Visual Identity Project
On 24 October 2022, Horsham Rural City Council approved a plan to introduce a new visual identity for the municipality across the next two years.
Why was a new visual identity needed?
The purple and green logo featuring Mount Arapiles had served the organisation well since 2008, but it was time for Council to move forward, refresh and modernise its corporate identity.
What does this mean for Horsham?
This new branding has improved our image, given us focus and opened up a new way forward in promoting our municipality as an attractive place to live, work and invest. It's about creating a new vision and key messages to communicate to visitors, families and industries to bring them to Horsham. The new branding appears on locality council signs, building signs, websites, and all external correspondence.

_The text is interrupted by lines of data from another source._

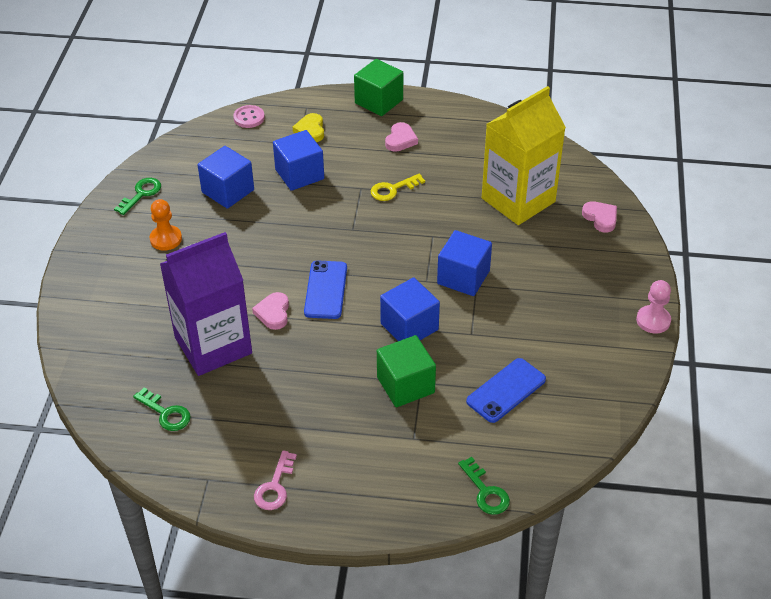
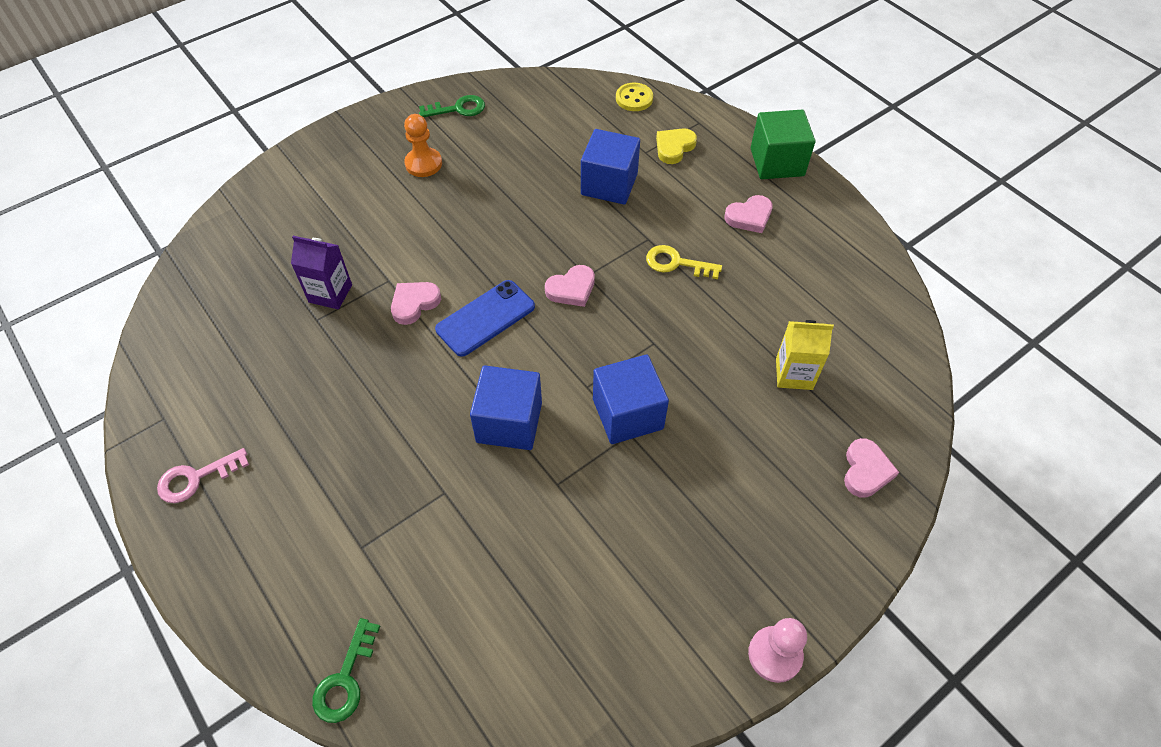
camera: 45 degrees right, 10 degrees up
(166, 413) = (217, 325): green key -> none
(213, 345) = (330, 293): purple carton -> purple carton, size x0.47
(228, 191) = (528, 156): blue cube -> none
(249, 118) = (634, 98): pink button -> yellow button
(353, 242) = (571, 289): none -> pink heart
(405, 385) = (427, 482): green cube -> none
(506, 390) = (509, 582): blue phone -> none
(518, 200) = (794, 374): yellow carton -> yellow carton, size x0.47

How was the new design developed?
The design has evolved from the welcome sculpture recently installed near Sawyer Park. The Community Vision themes including the four pillars of sustainability, liveability, accessibility and community was the inspiration for the new sculpture, the new Western Highway entrance signs and now the new logo.
This is more than a logo, its iconic values are aligned to the things that set the Horsham municipality apart from other regions - our geology, agriculture, waterways and soils. The design expresses the way Horsham values its people and connection to the land. Themes of water, layers of woven landscape, light and shade, people, activity and movement. The shapes incorporate iconic Wimmera aspects such as reeds, crops and yabbies and the typography is inspired by stencilling on historic landmarks in the city and the lettering used on wool bales. The design is distinctive and creates a meaningful and long term legacy for the organisation and the community.
Mayor Gulline said “As a Councillor group we were very impressed with this (design) work, and we requested to have the designs adopted as our municipality-wide identity”
How much is the new visual identity costing?
The project is being funded across the next two financial years, with $287,000 to come from external Grants Commission funding in 2022-2023 and a further $500,600 allocated from the long term capital plan (brought forward one year to 2023-24). A large component of this expenditure ($488,000) is part of Council’s normal budget allocation relating to corporate identity (focused on signage replacement).
The funding of the re-branding did not impact in any way the committed budget for roads and other core services in the 2022/2023 budget.
When was the new branding rolled out?
During March 2023, the switch to the new brand started with digital assets, fleet livery and internal signage changed over.
New entrance signs were also erected at both Western Highway entrances to the city.
The full changeover, including road and other outdoor signage, will happen over the 2022-23 and 2023-24 financial years.